Tuesday, December 15, 2009

Completing the Year Powerfully

Each December, lots of people do an end-of-year completion exercise. It’s a chance to take stock of what they accomplished over the past year. There’s a lot of power in doing this. When we take a step back from the day-to-day, we can see all the places where we’ve moved the needle. We get to say, “I did all that” and feel the satisfaction that comes from this.

Yet, it occurs to me that the typical way of doing this exercise does not do justice to what we’ve really done. Asking the question, “What have I accomplished” masks something much more accurate and even, profound. It ignores the others with whom we are linked. While our actions stemmed from a stand we took, what escapes our notice is how that stand does not arise out of thin air nor occur in isolation. Stands arise out of our interconnectedness and, when made public, out of the quality of listening our relationships give us. Often, others join with us in our stand because we are standing for the possibility of something that has resonance for them, too. Such as our stand to shift our diet to eat in a healthy way.

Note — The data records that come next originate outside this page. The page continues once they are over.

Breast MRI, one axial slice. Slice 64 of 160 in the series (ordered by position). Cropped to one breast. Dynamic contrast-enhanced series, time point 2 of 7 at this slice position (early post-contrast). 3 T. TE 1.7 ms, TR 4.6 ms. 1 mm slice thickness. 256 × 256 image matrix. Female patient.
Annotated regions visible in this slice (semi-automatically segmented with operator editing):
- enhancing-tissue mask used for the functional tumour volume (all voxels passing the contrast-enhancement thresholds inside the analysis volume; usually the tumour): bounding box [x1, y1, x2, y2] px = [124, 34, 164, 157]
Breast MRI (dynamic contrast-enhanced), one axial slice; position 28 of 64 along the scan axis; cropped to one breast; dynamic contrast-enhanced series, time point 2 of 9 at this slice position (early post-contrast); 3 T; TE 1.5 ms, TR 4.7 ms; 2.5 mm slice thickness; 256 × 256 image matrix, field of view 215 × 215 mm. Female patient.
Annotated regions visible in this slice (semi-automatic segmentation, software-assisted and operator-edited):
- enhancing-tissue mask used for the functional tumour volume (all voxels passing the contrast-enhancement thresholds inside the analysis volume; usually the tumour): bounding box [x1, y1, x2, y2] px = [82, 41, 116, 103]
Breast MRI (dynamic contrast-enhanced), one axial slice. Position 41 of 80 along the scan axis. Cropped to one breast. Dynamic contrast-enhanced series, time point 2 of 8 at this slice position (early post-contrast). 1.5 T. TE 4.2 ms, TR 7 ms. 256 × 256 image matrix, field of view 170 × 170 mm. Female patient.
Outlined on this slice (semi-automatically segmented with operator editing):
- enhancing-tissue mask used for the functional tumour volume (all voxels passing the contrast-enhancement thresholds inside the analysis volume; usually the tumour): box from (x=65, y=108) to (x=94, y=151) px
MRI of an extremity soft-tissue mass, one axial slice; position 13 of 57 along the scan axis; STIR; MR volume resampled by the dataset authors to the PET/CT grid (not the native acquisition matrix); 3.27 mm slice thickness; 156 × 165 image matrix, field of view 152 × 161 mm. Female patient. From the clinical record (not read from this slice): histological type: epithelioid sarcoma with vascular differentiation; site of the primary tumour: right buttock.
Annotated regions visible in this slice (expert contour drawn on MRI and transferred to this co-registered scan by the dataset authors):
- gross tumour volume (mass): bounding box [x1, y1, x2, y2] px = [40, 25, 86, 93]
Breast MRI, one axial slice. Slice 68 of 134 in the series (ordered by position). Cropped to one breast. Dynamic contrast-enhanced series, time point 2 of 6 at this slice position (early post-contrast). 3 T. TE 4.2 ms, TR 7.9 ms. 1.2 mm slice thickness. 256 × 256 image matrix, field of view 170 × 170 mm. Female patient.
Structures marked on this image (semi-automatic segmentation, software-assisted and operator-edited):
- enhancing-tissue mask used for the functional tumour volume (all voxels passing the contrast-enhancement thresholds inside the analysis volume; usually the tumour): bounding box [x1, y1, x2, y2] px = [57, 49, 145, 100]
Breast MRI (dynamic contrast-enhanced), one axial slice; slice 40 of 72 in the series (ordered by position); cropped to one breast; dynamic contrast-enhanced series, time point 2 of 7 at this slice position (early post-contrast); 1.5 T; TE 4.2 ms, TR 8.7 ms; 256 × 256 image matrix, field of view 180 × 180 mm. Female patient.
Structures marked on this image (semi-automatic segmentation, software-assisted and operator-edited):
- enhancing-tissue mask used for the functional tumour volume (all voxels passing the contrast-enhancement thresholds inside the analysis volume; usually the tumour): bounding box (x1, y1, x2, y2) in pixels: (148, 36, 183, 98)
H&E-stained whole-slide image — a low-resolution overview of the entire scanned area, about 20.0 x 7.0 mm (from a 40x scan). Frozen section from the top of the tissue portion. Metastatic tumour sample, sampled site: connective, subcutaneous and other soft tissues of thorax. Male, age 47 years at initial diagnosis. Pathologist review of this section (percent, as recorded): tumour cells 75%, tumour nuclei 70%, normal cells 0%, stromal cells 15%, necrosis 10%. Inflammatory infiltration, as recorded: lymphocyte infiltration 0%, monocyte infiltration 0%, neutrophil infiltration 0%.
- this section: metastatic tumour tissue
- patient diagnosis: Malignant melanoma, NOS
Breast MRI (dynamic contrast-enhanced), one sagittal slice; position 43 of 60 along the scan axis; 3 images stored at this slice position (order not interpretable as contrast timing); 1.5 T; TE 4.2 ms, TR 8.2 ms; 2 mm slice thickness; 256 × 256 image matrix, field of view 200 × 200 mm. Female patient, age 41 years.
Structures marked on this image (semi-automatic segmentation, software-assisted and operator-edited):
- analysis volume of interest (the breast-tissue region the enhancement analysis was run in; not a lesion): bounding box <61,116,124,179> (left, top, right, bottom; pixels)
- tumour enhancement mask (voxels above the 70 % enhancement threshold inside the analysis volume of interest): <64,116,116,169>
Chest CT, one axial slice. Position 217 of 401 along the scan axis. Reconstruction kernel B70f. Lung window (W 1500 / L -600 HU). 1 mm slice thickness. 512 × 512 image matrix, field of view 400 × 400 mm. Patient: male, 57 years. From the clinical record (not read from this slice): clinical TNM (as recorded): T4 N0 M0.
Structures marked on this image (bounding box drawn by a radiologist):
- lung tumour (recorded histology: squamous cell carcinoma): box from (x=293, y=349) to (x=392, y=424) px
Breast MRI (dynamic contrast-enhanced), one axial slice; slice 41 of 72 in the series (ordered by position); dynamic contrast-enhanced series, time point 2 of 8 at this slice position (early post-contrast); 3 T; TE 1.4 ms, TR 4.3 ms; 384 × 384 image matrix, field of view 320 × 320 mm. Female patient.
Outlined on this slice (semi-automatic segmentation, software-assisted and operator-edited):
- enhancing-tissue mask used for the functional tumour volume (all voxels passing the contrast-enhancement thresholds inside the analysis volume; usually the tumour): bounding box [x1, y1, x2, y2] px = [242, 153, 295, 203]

That’s why, to take full stock of the past year, I invite people to look beyond the fiction called, “what I accomplished,” and look at the question, “what did we accomplish?” This gives us a clearer, truer and more expansive picture.

That “we” picture has to factor in how everything we did involved in some way the give and take of working together: e.g. our agreeing on a goal, setting a plan, finding the resources, meeting, working through differences of opinion, and making mid-stream adjustments.

Part of what makes the accomplishments meaningful is to consider what this took from you in your interactions with others that you may not have known you had. E.g. the ability to enroll people via a presentation you gave. Offer the benefit of your advice or grant someone the generosity of your listening. How you completed a difficult negotiation. Or how you made and fulfilled an “impossible” promise to someone. Perhaps it was the way you hashed out some fundamental differences, or allowed yourself to be a beginner and ask for support. But again, you had to work together with others to coordinate your actions to get things done.

To round out the picture of your year even further, look at the outcomes that may not have been your most prized priorities but which were still important to others. Own how you supported others to make their accomplishments real. These are your accomplishments as well.

Then look and see where you are today as a consequence of what you’ve accomplished. Are you standing in a new, more satisfying place within your network, your organization, perhaps your industry?

The “we” way of looking can open enormous space: once you’ve looked back, you can also look forward and begin imagining ‘what new possibilities, such as new goals and projects, might be possible in the coming year because of who I - and we - have become?’

I welcome you to be in touch about how to use this completion process or to let me know how it went for you!

Friday, December 4, 2009

The Glow May Start With You

This time of year, perhaps more than any other, our attention turns to light, warmth, and beauty. When it gets so dark, instinctively, we seek light. Lights can be very beautiful. I especially love the glow of the silver and blue lights you see strung on some of the trees.

Our sense of rhythm changes this time of year. We speed up to get our work done before the mad rush of the holidays and year end. Part of us also wants to shift gears and slow down. The holiday season is a time of wonderment. To experience that, we need to pause and let that in. It’s also a time of year when we reach out to people. We are grateful for many of our co-workers. We may feel like fellow-survivors. The past year or so has not been easy. Yet, we’re still here. Acknowledging that would be a welcome gesture.

Having researched, written about, and worked with workplace survivors, I wonder, given the economy, how is this season being celebrated where you, or those close to you, work? Is there any kind of communal celebration? Did there used to be? Or, have your office traditions been sliced from the budget this year?

Suppose the sense of holiday and celebration is missing from your office environment. If so, I invite you to generate that spirit yourself. Better yet, enroll your work group or department and create something worthy of who you are and what you share. It would be a terrible loss to give in to the scrooges. You, your co-workers and your office, I’m betting, could really use the light, warmth, and beauty you provide.